We’ve created our first special IKEA Life at Home Pulse Report to share our rich pocketful of insights into people’s struggles during this temporary time – and how they’re making the most of it. From our conversations with 20 households across five countries over the past month, we’ve gathered these insights into how people are feeling, coping, surviving and thriving in the current pause between two normals. We’re calling this strange space, in which coronavirus lockdowns are easing yet restrictions remain, ’the messy middle’.
As COVID-19 spread across the globe, and governments tried to contain it by locking societies down and people in, our homes became overnight, our whole worlds. For us at IKEA, home has always been the most important place in the world, and we’ve long been obsessed with getting to know it better – warts and all – in order to help make people’s everyday life there better. So, as home changed for the many, and people’s experience of and focus within it pivoted, so did ours.
The result is fortnightly blog posts (see the first here, and second here), plus two pulse reports, the first of which is newly released – all to understand and immediately speak to the time that we’re in. Because, being in people’s homes means that during this extraordinary time, we’re able not only to help them by listening, but also to help others by sharing what they’ve told us. All to make everyday life in the messy middle feel that little bit better for as many people as possible.
In both our conversations with our 20 households, people generously and vividly shared the parts of their lives under lockdown – and in the messy middle – that they’ve both struggled with and been surprised by. The IKEA Life at Home Pulse Report #1 is built on all this, with raw content created by the households themselves, including stories, quotes, videos and images, that come together to build a rich and total snapshot of people’s realities.
What have we discovered so far?
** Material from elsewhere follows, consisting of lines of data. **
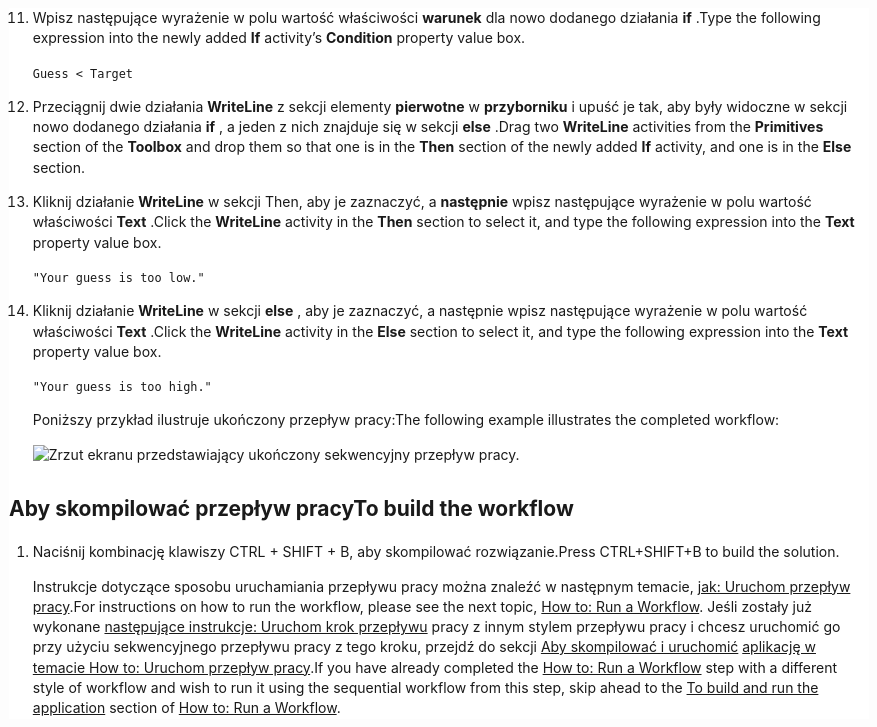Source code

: 11. <span data-ttu-id="04b77-149">Wpisz następujące wyrażenie w polu wartość właściwości **warunek** dla nowo dodanego działania **if** .</span><span class="sxs-lookup"><span data-stu-id="04b77-149">Type the following expression into the newly added **If** activity’s **Condition** property value box.</span></span>  
  
    ```
    Guess < Target  
    ```  
  
12. <span data-ttu-id="04b77-150">Przeciągnij dwie działania **WriteLine** z sekcji elementy **pierwotne** w **przyborniku** i upuść je tak, aby były widoczne w sekcji nowo dodanego działania **if** , a jeden z nich znajduje się w sekcji **else** .</span><span class="sxs-lookup"><span data-stu-id="04b77-150">Drag two **WriteLine** activities from the **Primitives** section of the **Toolbox** and drop them so that one is in the **Then** section of the newly added **If** activity, and one is in the **Else** section.</span></span>  
  
13. <span data-ttu-id="04b77-151">Kliknij działanie **WriteLine** w sekcji Then, aby je zaznaczyć, a **następnie** wpisz następujące wyrażenie w polu wartość właściwości **Text** .</span><span class="sxs-lookup"><span data-stu-id="04b77-151">Click the **WriteLine** activity in the **Then** section to select it, and type the following expression into the **Text** property value box.</span></span>  
  
    ```text
    "Your guess is too low."  
    ```  
  
14. <span data-ttu-id="04b77-152">Kliknij działanie **WriteLine** w sekcji **else** , aby je zaznaczyć, a następnie wpisz następujące wyrażenie w polu wartość właściwości **Text** .</span><span class="sxs-lookup"><span data-stu-id="04b77-152">Click the **WriteLine** activity in the **Else** section to select it, and type the following expression into the **Text** property value box.</span></span>  
  
    ```text
    "Your guess is too high."  
    ```  
  
     <span data-ttu-id="04b77-153">Poniższy przykład ilustruje ukończony przepływ pracy:</span><span class="sxs-lookup"><span data-stu-id="04b77-153">The following example illustrates the completed workflow:</span></span>  
  
     ![Zrzut ekranu przedstawiający ukończony sekwencyjny przepływ pracy.](./media/how-to-create-a-sequential-workflow/complete-sequential-workflow.jpg)  
  
## <a name="to-build-the-workflow"></a><span data-ttu-id="04b77-155">Aby skompilować przepływ pracy</span><span class="sxs-lookup"><span data-stu-id="04b77-155">To build the workflow</span></span>  
  
1. <span data-ttu-id="04b77-156">Naciśnij kombinację klawiszy CTRL + SHIFT + B, aby skompilować rozwiązanie.</span><span class="sxs-lookup"><span data-stu-id="04b77-156">Press CTRL+SHIFT+B to build the solution.</span></span>  
  
     <span data-ttu-id="04b77-157">Instrukcje dotyczące sposobu uruchamiania przepływu pracy można znaleźć w następnym temacie, [jak: Uruchom przepływ pracy](how-to-run-a-workflow.md).</span><span class="sxs-lookup"><span data-stu-id="04b77-157">For instructions on how to run the workflow, please see the next topic, [How to: Run a Workflow](how-to-run-a-workflow.md).</span></span> <span data-ttu-id="04b77-158">Jeśli zostały już wykonane [następujące instrukcje: Uruchom krok przepływu](how-to-run-a-workflow.md) pracy z innym stylem przepływu pracy i chcesz uruchomić go przy użyciu sekwencyjnego przepływu pracy z tego kroku, przejdź do sekcji [Aby skompilować i uruchomić](how-to-run-a-workflow.md#BKMK_ToRunTheApplication) [aplikację w temacie How to: Uruchom przepływ pracy](how-to-run-a-workflow.md).</span><span class="sxs-lookup"><span data-stu-id="04b77-158">If you have already completed the [How to: Run a Workflow](how-to-run-a-workflow.md) step with a different style of workflow and wish to run it using the sequential workflow from this step, skip ahead to the [To build and run the application](how-to-run-a-workflow.md#BKMK_ToRunTheApplication) section of [How to: Run a Workflow](how-to-run-a-workflow.md).</span></span>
That there was a blurring of boundaries, as home became everything – school, office, gym and more.
And that the days seemed without end, as one activity morphed into the next. That there was a sense of monotony to days, of repetition and moments and modes left unmarked, which created de-energised and flat feelings. That the dependence on virtual connection, while providing lifelines and much-needed contact, also spotlighted how much we human beings love and long for physical, human connection.
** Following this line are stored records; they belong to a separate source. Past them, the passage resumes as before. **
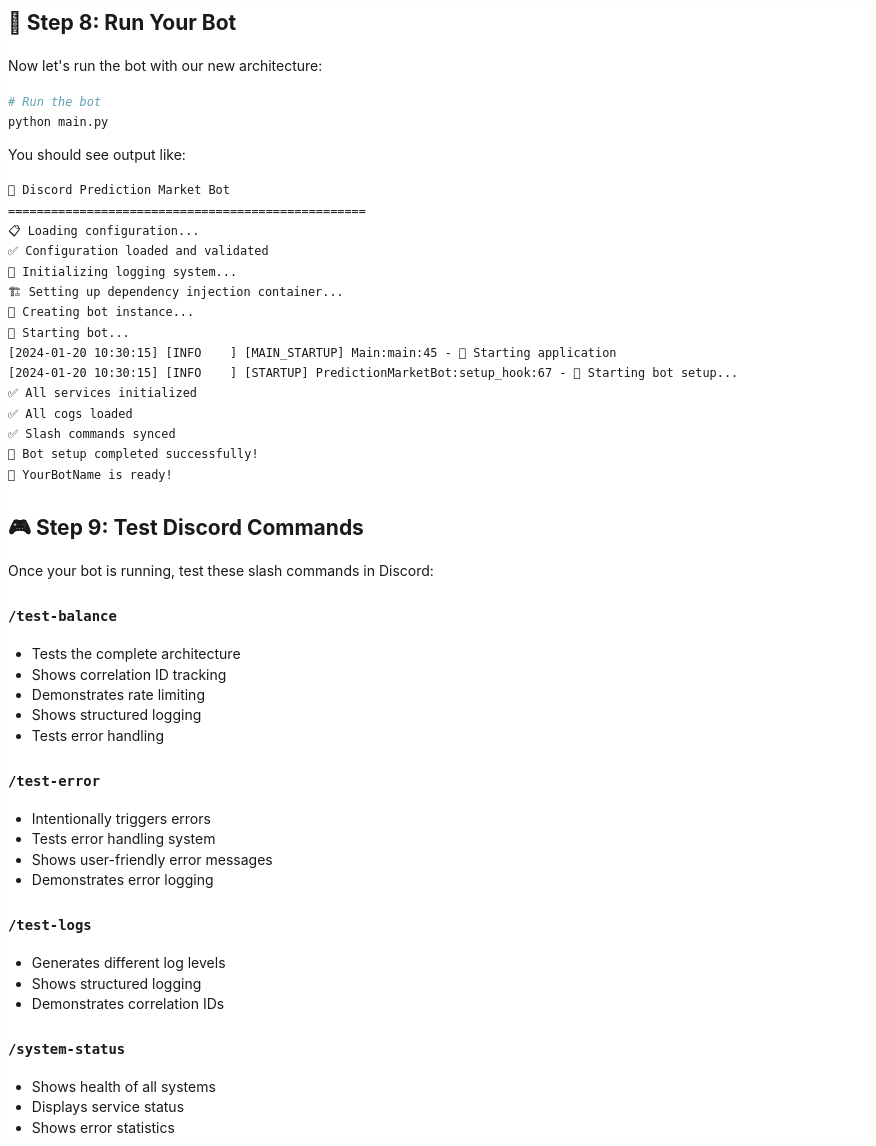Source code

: ## 🚀 Step 8: Run Your Bot

Now let's run the bot with our new architecture:

```bash
# Run the bot
python main.py
```

You should see output like:
```
🎯 Discord Prediction Market Bot
==================================================
📋 Loading configuration...
✅ Configuration loaded and validated
📝 Initializing logging system...
🏗️ Setting up dependency injection container...
🤖 Creating bot instance...
🚀 Starting bot...
[2024-01-20 10:30:15] [INFO    ] [MAIN_STARTUP] Main:main:45 - 🚀 Starting application
[2024-01-20 10:30:15] [INFO    ] [STARTUP] PredictionMarketBot:setup_hook:67 - 🚀 Starting bot setup...
✅ All services initialized
✅ All cogs loaded
✅ Slash commands synced
🎉 Bot setup completed successfully!
🤖 YourBotName is ready!
```

## 🎮 Step 9: Test Discord Commands

Once your bot is running, test these slash commands in Discord:

### `/test-balance`
- Tests the complete architecture
- Shows correlation ID tracking
- Demonstrates rate limiting
- Shows structured logging
- Tests error handling

### `/test-error`
- Intentionally triggers errors
- Tests error handling system
- Shows user-friendly error messages
- Demonstrates error logging

### `/test-logs`
- Generates different log levels
- Shows structured logging
- Demonstrates correlation IDs

### `/system-status`
- Shows health of all systems
- Displays service status
- Shows error statistics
But there was also a surprising revelation: that spaces shared created, less feelings of frustration with the lack of privacy, and more a newfound respect and understanding of the needs of others. Essentially, that being thrown together in this way made people more empathetic and generous with each other.
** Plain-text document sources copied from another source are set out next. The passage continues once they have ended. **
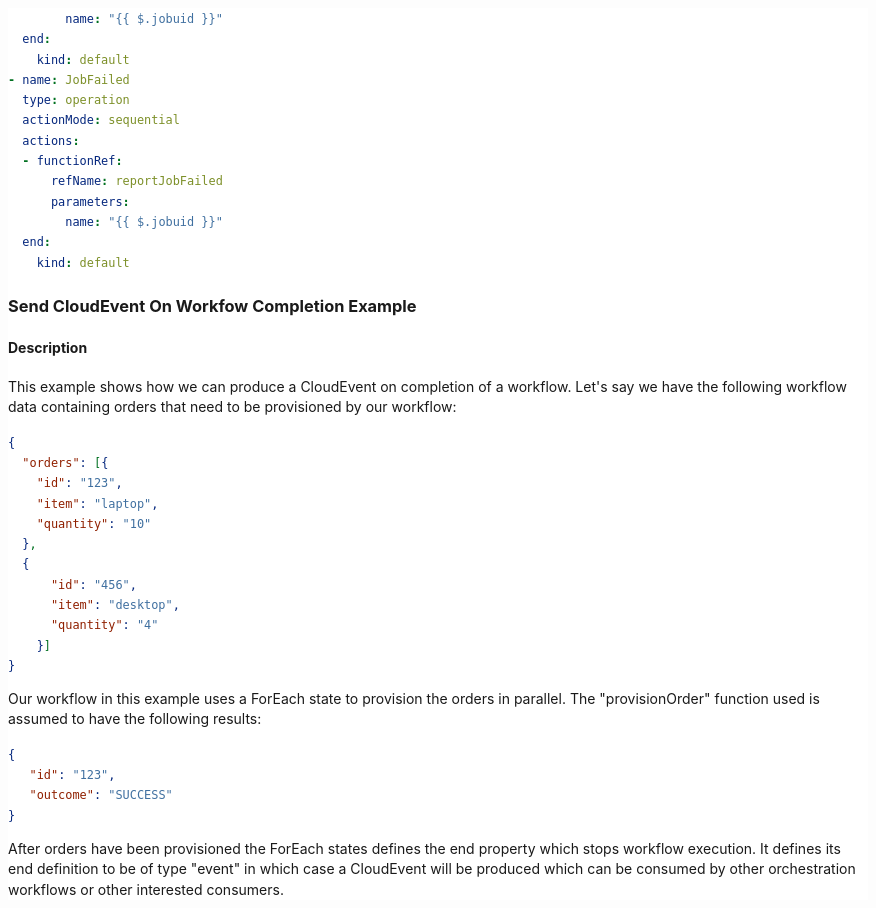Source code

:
 ```yaml
        name: "{{ $.jobuid }}"
  end:
    kind: default
- name: JobFailed
  type: operation
  actionMode: sequential
  actions:
  - functionRef:
      refName: reportJobFailed
      parameters:
        name: "{{ $.jobuid }}"
  end:
    kind: default
```

</td>
</tr>
</table>

### Send CloudEvent On Workfow Completion Example

#### Description

This example shows how we can produce a CloudEvent on completion of a workflow. Let's say we have the following
workflow data containing orders that need to be provisioned by our workflow:

```json
{
  "orders": [{
    "id": "123",
    "item": "laptop",
    "quantity": "10"
  },
  {
      "id": "456",
      "item": "desktop",
      "quantity": "4"
    }]
}
```

Our workflow in this example uses a ForEach state to provision the orders in parallel. The "provisionOrder" function
used is assumed to have the following results:

```json
{
   "id": "123",
   "outcome": "SUCCESS"
}
```

After orders have been provisioned the ForEach states defines the end property which stops workflow execution.
It defines its end definition to be of type "event" in which case a CloudEvent will be produced which can be consumed
by other orchestration workflows or other interested consumers.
It wasn’t just people’s responses to having to share their space that were positive. Here are the other ways in which people found a new sense of perspective in these challenging times.
1) Certainty in routine
It’s well known that babies and children thrive within a routine. What this pandemic has revealed to us is that the same goes for the rest of us. Without the structure of school runs, commutes to work and exercise classes, people have created their own sense of rhythm at home – whether by starting the day with meditation or building in naps between afternoon Teams meetings. And interestingly, they’ve found this form of self-care so affirming, they say they’ll keep these rituals in the future – whatever that may look like.
Big is no longer better. Within our endless everydays come many little things to love, and without the noise of multiple plans and our usual levels of busy, we finally have the space to notice and revel in them. Whether they come in the form of setting up a balcony garden or long soaks in the bath while listening to music, these are what our households are telling us are bringing them snippets of joy and helping them remain positive.
As we adapt to the messy middle, the sense of the unknown in terms of what comes next brings with it new levels of acceptance and resolve. Living ever more in the moment, we’re adjusting our expectations both of the now and of the future. What does this look like? Putting longer-term solutions to certain realities such as working from home in place, as well as cementing the wellness routines and work-life balance solutions we thought were temporary.
In response to what this research has revealed, we’ve created a toolkit to help smooth the path into new routines, structuring days, prioritising our wellbeing and more.
What all this has revealed – and what this first pulse report digs into – is that we’re truly all in something big together. No matter where we live or what our home is like, we’re all looking for and finding ways to feel safer and happier there, despite what’s going on outside our windows. Many of us have surprised ourselves and our loved ones with our own resilience, and what we at IKEA have been most touched by, is how truly united people are in this experience.